I also see clients practicing continuous restructurings that demotivate entire marketing departments. And I see some mean-mouthed marketers who want world-class creative work but who also want their invoices to be “astonishingly modest.”

More and more, we’re facing the compensation issue from a defensive base. It’s not about commission, fee or cost-plus. It’s about partnership, revenue sharing and incentives. We work better when we’re pushed and motivated and paid accordingly, not when we’re reduced to cost-based generic suppliers!

The worst feature I see in some companies is their abuse of an already ridiculous process, the pitch. Do they get their accountants to pitch every project? Do they get roomfuls of lawyers to present alternative defenses for court cases? Do they have architects prepare entire building designs before awarding a contract. Do they require candidates for CEO positions to invest tens of thousands of dollars into their application? No, no, no and no.

The exploitation of the pitch process by clients to get free ideas, free creative and free strategy is a huge drain on agency resources and morale. These often stretched-out processes are used by some companies to experiment with marketing strategy. Some clients, particularly middle managers with a Napoleon complex, use the pitch and re-pitch process to reinforce a master-slave relationship with agencies.

Taken together, this corporate behavior – what I call demarketing, as in destructive, debasing and debilitating, leads ultimately to agency burnout. And advertising agencies, because of our innate desire to please – and because we’re basically just nice people (!), have bought into this process and allowed themselves to be sidelined as eager doers, rather than staunch, long term value-added partners.

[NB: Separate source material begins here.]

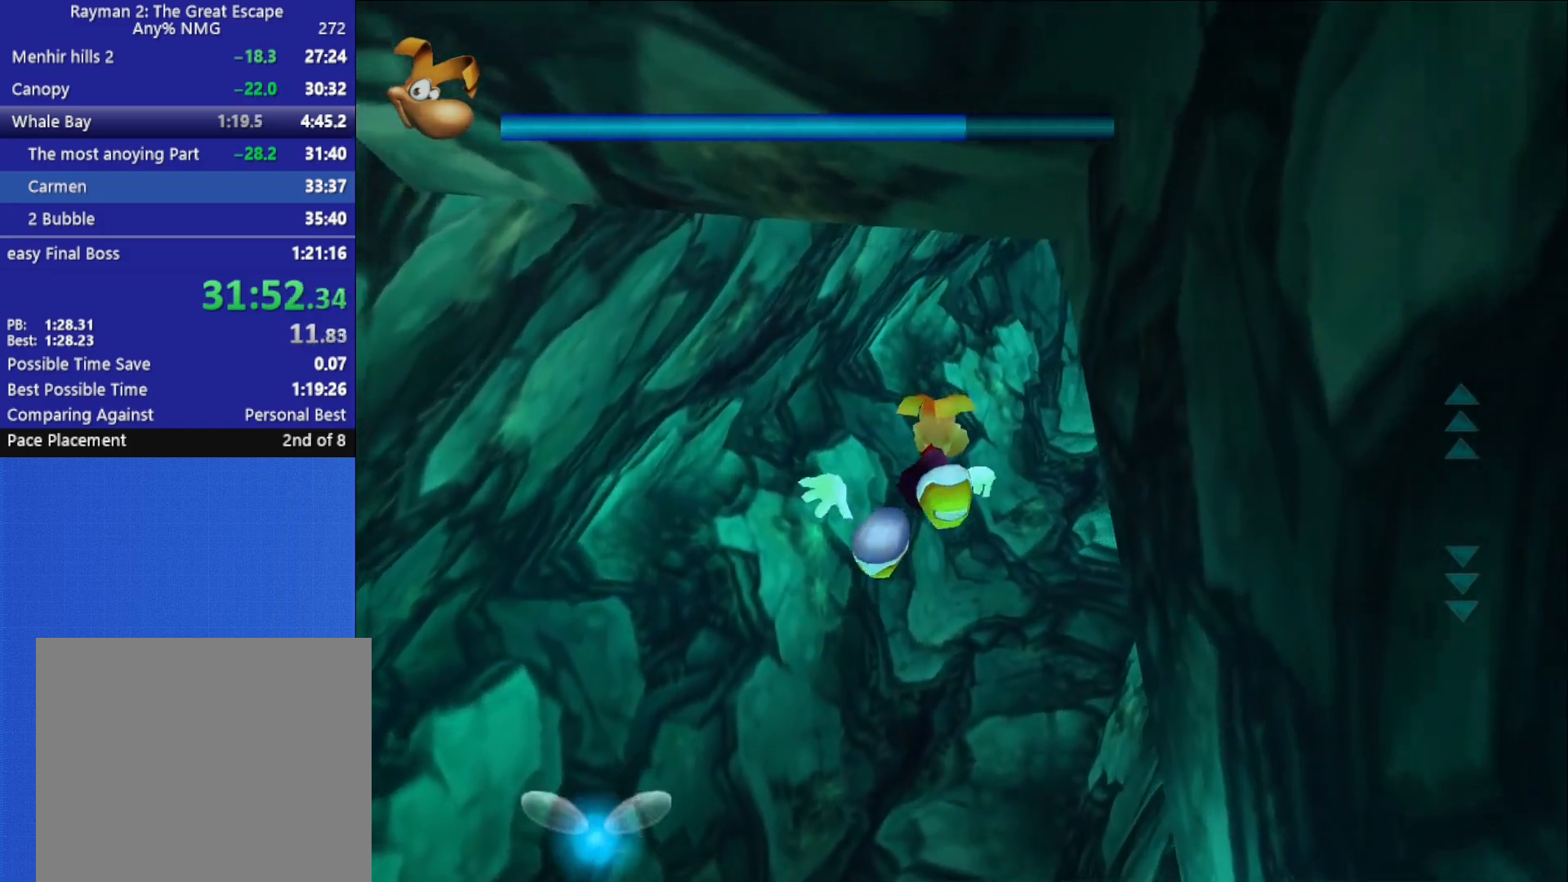
{"dt_ms": 500, "buttons": [], "left_stick": "up", "right_stick": "center", "button_events": [[183, "R2", "down"], [250, "R2", "up"]]}
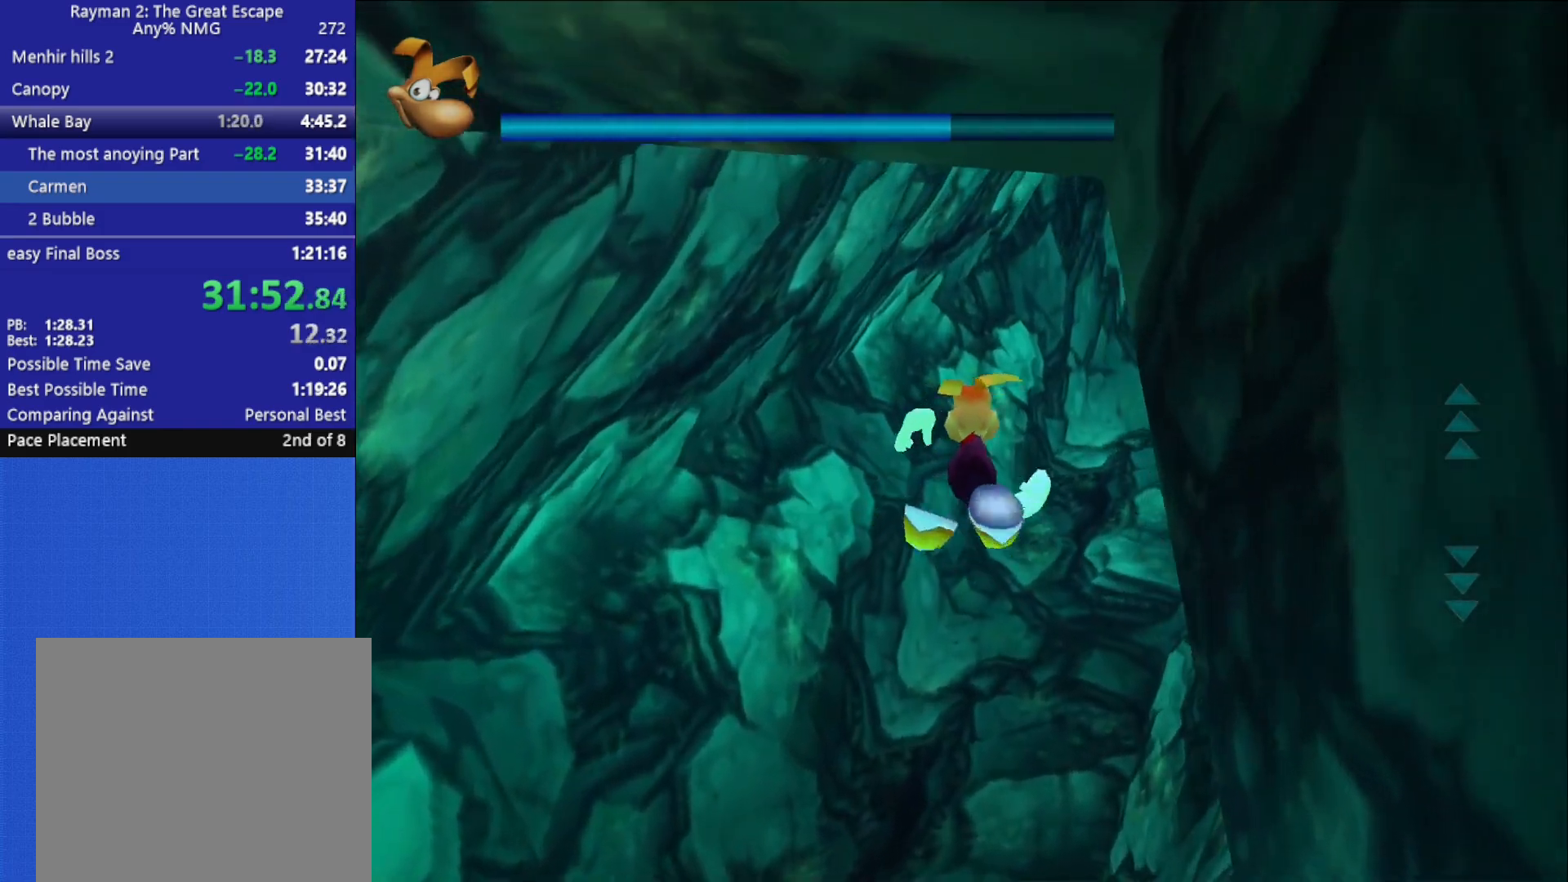
{"dt_ms": 500, "buttons": [], "left_stick": "up", "right_stick": "center", "button_events": [[67, "R2", "down"], [150, "R2", "up"]]}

Instead of holding out the promise of an illusory glittering prize at the end of the process for one grateful, subservient and compliant agency, clients should be expected to be more intuitive, more trusting and more ethical when it comes to agency partner selection.

Now back to the other potential magic makers!

The big management consultancies sure aren’t the people to help build brand equity. However they do have one core competency – they know how to bill! Management consulting is a $50 billion business worldwide, employing at least 100,000 people. They have regiments of youthful, cloned MBAs who speak in obscure technical language and who usually argue for sweeping changes at the companies they study, regardless of whether they are necessary or not. It’s good for their business to do so. Allowed to run amok, consultants can run successful businesses into the ground.

Management consultants are driven by their secretive proprietarial formulas that are focused on internal processes rather than on making connections with customers. They are obsessed with reducing costs rather than increasing revenue, on risk management rather than brand equity development, on complexity rather than simplicity, on safety rather than risk, on short-term assignments rather than long term relationships with clients. What they sell very effectively and very expensively is comfort and reassurance.

Management consultancies take pride in building complex models on which they build strategy, influence, networks. You name it. That’s what clients value them for: proving that it really is all very difficult. This dismal result is frequently a controlled and controlling process of the tried and true. The sole concession by these reformed accountants and auditors to creativity is dressing casual on Fridays.

Management consultancies are now convinced of their own importance in the scheme of things, of their ascension to the right-hand side of the CEO and Board. Many are aggressively and competitively investing in their own brands. Witness the advertising campaign currently running for KPMG. $100 million and a call for clarity. It’s an impressive pitch, smart of them to be using both television and magazine advertising to develop their brand equity, but should any client have a management consultant be the creative guardian of their crown jewels – I mean brands?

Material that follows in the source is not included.